| Goal of the exercise |
Find the line in the entries below that contains "170 mm. Female patient.". Repeat it exactly, and every line after it through the line that contains "Hospital-stay facts (about".

| Supplied data |
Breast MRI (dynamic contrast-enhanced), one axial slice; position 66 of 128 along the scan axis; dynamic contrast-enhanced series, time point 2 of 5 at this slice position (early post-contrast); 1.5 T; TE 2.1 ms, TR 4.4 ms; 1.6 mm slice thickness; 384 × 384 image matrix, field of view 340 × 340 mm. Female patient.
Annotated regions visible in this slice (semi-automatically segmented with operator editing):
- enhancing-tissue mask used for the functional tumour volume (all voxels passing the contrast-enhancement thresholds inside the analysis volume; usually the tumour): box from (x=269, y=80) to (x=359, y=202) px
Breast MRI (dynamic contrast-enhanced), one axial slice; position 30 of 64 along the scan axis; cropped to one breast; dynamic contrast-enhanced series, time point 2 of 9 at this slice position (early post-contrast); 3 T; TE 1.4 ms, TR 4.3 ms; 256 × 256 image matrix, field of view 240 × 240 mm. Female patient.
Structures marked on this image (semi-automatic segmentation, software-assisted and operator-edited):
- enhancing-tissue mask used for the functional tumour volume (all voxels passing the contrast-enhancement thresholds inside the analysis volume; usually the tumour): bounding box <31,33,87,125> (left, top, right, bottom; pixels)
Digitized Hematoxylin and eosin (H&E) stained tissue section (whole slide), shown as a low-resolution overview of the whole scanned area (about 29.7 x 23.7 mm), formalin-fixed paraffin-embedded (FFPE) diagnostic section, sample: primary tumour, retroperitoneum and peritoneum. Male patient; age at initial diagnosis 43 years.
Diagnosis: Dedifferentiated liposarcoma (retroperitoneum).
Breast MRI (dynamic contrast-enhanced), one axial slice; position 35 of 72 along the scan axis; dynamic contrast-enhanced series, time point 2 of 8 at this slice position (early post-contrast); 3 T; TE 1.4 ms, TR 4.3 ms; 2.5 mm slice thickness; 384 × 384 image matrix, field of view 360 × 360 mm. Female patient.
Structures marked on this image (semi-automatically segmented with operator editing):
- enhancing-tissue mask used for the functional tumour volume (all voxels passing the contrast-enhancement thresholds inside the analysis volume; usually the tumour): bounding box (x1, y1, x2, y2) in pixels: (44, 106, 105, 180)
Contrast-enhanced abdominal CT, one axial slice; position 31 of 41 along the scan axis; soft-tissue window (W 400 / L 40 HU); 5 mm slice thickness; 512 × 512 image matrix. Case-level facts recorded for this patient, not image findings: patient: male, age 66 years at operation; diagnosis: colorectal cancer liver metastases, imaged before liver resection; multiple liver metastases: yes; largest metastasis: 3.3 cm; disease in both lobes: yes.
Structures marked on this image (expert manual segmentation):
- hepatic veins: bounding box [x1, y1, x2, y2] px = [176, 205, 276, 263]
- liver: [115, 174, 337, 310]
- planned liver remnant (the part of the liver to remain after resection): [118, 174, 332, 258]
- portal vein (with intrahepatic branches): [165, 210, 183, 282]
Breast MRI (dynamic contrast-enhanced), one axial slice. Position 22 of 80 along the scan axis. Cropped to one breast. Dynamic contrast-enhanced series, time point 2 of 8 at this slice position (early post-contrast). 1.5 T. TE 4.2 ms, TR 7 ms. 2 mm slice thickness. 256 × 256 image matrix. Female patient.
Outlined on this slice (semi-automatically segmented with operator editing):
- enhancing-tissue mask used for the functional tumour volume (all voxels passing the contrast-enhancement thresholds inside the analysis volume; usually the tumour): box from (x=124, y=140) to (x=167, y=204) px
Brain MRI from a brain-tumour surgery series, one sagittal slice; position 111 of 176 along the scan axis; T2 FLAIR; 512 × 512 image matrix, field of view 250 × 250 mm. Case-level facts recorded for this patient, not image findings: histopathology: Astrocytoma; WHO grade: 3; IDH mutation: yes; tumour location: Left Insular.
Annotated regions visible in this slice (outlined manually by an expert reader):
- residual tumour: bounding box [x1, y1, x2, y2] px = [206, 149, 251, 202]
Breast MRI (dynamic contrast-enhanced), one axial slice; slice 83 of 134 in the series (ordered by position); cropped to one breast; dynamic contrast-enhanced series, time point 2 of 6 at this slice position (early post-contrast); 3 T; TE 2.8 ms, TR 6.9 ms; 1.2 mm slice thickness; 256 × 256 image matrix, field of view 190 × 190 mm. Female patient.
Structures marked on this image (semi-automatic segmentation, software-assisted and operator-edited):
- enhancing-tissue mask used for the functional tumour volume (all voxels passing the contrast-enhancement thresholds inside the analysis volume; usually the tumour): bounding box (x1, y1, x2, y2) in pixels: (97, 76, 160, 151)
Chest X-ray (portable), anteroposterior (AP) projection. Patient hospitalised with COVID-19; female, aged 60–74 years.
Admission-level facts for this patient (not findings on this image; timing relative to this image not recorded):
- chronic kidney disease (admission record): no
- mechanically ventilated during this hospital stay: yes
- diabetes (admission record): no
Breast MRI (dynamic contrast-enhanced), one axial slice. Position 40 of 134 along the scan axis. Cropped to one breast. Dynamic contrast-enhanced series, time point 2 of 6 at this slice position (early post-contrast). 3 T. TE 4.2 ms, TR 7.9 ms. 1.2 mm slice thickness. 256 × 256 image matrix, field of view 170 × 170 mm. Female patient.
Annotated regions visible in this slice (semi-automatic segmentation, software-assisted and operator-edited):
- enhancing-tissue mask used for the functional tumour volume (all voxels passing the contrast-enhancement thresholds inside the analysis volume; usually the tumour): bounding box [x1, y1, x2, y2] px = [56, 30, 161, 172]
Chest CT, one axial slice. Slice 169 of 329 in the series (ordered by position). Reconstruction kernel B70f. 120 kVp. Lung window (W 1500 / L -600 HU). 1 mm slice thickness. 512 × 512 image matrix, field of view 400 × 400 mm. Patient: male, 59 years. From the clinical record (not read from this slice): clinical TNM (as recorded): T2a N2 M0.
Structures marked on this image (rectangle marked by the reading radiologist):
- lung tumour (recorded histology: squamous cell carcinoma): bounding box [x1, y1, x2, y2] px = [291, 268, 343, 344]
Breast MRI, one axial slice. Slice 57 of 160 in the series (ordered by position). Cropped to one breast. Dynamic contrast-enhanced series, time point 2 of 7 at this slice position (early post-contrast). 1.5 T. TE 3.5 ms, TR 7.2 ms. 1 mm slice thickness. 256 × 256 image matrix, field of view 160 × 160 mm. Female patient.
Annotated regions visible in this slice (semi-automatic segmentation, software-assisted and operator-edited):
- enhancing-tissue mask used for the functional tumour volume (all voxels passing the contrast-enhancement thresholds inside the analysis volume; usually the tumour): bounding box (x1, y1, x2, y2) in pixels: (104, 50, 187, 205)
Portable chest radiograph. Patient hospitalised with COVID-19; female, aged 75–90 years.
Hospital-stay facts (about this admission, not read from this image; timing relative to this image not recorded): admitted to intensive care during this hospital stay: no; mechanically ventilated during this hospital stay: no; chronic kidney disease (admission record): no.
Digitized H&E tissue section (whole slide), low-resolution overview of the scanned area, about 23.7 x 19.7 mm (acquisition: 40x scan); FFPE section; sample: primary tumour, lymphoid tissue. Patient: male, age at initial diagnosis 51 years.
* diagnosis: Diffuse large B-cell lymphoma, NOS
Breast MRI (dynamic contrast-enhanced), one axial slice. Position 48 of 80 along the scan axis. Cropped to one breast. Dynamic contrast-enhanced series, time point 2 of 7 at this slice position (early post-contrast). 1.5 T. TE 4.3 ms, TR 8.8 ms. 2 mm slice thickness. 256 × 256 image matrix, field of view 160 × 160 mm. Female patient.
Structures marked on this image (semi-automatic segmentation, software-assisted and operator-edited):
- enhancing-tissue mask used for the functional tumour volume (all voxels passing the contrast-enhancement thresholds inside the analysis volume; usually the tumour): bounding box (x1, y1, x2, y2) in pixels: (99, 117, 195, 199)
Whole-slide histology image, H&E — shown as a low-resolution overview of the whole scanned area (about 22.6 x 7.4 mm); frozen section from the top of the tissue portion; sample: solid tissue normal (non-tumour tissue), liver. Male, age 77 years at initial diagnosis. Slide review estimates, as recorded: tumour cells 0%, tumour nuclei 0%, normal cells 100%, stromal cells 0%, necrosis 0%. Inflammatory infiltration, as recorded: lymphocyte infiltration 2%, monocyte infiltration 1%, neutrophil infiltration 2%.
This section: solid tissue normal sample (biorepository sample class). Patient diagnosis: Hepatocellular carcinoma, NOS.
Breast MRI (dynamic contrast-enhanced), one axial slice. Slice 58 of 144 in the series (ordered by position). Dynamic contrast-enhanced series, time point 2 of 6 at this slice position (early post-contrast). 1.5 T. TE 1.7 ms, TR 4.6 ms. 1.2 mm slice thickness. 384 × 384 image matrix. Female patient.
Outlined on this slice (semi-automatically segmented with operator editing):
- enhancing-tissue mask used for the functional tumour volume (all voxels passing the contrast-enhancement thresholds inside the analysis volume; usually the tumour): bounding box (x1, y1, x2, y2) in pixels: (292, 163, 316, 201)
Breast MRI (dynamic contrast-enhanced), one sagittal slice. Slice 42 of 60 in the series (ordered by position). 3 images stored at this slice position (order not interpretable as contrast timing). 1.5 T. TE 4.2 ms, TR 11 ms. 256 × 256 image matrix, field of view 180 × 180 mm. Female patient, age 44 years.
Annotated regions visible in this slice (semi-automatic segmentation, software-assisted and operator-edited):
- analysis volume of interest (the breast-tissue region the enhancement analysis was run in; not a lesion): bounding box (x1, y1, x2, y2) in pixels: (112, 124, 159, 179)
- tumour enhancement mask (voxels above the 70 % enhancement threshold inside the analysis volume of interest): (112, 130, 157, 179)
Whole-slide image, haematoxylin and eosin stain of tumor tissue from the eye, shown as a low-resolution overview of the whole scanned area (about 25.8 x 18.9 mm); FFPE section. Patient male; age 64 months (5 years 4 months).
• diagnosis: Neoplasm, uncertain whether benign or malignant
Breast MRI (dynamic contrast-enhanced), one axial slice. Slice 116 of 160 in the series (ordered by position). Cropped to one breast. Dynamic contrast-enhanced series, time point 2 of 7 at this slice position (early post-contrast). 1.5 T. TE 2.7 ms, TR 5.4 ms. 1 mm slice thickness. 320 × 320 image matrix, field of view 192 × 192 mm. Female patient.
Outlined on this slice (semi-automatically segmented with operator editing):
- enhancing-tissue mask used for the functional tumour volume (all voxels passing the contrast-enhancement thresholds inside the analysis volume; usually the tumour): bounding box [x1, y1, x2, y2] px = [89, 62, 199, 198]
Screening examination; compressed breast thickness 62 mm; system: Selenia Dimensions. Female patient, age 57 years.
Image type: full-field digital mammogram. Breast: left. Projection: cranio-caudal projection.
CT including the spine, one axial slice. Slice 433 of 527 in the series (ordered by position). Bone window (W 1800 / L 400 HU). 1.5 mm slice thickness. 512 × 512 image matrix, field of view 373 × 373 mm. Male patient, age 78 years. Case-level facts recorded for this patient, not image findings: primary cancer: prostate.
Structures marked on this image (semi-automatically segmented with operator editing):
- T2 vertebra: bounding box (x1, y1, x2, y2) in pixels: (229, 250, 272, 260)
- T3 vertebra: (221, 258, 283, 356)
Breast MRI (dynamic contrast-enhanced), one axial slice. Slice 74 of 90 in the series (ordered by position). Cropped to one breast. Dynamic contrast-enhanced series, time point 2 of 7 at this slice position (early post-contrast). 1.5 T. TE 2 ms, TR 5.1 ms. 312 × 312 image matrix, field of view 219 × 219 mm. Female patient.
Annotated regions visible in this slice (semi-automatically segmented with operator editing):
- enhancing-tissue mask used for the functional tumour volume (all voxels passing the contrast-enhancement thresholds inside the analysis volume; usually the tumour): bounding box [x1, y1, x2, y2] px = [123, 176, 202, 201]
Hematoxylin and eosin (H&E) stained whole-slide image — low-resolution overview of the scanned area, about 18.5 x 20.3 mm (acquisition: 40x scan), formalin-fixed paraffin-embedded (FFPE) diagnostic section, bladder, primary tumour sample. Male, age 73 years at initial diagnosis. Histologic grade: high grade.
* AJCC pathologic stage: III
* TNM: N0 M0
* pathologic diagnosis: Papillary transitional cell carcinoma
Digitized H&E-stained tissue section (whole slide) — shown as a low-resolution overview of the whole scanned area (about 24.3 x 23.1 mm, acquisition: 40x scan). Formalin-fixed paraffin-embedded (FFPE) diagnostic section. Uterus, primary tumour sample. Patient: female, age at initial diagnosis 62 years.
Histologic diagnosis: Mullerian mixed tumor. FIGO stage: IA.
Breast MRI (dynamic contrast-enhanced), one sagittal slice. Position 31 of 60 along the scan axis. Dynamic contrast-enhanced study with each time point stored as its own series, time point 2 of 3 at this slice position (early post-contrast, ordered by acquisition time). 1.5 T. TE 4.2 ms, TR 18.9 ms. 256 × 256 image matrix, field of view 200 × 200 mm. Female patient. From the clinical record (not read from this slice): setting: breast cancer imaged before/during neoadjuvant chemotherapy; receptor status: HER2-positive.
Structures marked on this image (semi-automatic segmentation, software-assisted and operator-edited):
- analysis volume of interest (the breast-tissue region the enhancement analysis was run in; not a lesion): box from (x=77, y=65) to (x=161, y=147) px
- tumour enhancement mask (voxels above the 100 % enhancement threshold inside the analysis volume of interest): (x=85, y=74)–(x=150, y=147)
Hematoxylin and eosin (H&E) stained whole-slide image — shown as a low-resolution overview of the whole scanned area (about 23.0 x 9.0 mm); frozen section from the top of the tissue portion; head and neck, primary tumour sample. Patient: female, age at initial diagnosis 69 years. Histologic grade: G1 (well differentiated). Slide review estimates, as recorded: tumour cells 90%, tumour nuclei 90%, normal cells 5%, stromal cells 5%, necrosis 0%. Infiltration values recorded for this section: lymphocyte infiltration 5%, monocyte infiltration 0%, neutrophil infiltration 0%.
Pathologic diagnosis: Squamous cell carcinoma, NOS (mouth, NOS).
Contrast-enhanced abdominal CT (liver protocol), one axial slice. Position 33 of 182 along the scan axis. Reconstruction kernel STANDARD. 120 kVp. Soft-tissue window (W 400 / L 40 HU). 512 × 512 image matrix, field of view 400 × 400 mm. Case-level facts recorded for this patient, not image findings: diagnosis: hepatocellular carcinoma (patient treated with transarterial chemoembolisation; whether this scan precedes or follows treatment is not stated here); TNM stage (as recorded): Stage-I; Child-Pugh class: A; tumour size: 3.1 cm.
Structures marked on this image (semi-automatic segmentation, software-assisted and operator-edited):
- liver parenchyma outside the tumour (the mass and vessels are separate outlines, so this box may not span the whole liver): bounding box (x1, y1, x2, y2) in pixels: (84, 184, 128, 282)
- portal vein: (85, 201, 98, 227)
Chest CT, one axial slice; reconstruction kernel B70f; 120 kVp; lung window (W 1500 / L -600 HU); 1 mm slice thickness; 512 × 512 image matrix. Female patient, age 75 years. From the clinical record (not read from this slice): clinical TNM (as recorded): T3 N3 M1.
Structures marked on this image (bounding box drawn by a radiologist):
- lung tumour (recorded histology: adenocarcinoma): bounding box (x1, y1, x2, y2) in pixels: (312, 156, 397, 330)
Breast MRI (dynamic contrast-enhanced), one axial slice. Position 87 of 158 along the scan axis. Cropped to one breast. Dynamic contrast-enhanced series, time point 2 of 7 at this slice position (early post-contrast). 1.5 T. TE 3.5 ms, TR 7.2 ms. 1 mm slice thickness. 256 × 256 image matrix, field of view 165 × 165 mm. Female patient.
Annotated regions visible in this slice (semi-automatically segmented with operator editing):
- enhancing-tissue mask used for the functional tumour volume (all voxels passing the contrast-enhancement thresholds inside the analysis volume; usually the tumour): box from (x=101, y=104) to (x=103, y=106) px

| Response to the task |
Breast MRI (dynamic contrast-enhanced), one axial slice. Position 40 of 134 along the scan axis. Cropped to one breast. Dynamic contrast-enhanced series, time point 2 of 6 at this slice position (early post-contrast). 3 T. TE 4.2 ms, TR 7.9 ms. 1.2 mm slice thickness. 256 × 256 image matrix, field of view 170 × 170 mm. Female patient.
Annotated regions visible in this slice (semi-automatic segmentation, software-assisted and operator-edited):
- enhancing-tissue mask used for the functional tumour volume (all voxels passing the contrast-enhancement thresholds inside the analysis volume; usually the tumour): bounding box [x1, y1, x2, y2] px = [56, 30, 161, 172]
Chest CT, one axial slice. Slice 169 of 329 in the series (ordered by position). Reconstruction kernel B70f. 120 kVp. Lung window (W 1500 / L -600 HU). 1 mm slice thickness. 512 × 512 image matrix, field of view 400 × 400 mm. Patient: male, 59 years. From the clinical record (not read from this slice): clinical TNM (as recorded): T2a N2 M0.
Structures marked on this image (rectangle marked by the reading radiologist):
- lung tumour (recorded histology: squamous cell carcinoma): bounding box [x1, y1, x2, y2] px = [291, 268, 343, 344]
Breast MRI, one axial slice. Slice 57 of 160 in the series (ordered by position). Cropped to one breast. Dynamic contrast-enhanced series, time point 2 of 7 at this slice position (early post-contrast). 1.5 T. TE 3.5 ms, TR 7.2 ms. 1 mm slice thickness. 256 × 256 image matrix, field of view 160 × 160 mm. Female patient.
Annotated regions visible in this slice (semi-automatic segmentation, software-assisted and operator-edited):
- enhancing-tissue mask used for the functional tumour volume (all voxels passing the contrast-enhancement thresholds inside the analysis volume; usually the tumour): bounding box (x1, y1, x2, y2) in pixels: (104, 50, 187, 205)
Portable chest radiograph. Patient hospitalised with COVID-19; female, aged 75–90 years.
Hospital-stay facts (about this admission, not read from this image; timing relative to this image not recorded): admitted to intensive care during this hospital stay: no; mechanically ventilated during this hospital stay: no; chronic kidney disease (admission record): no.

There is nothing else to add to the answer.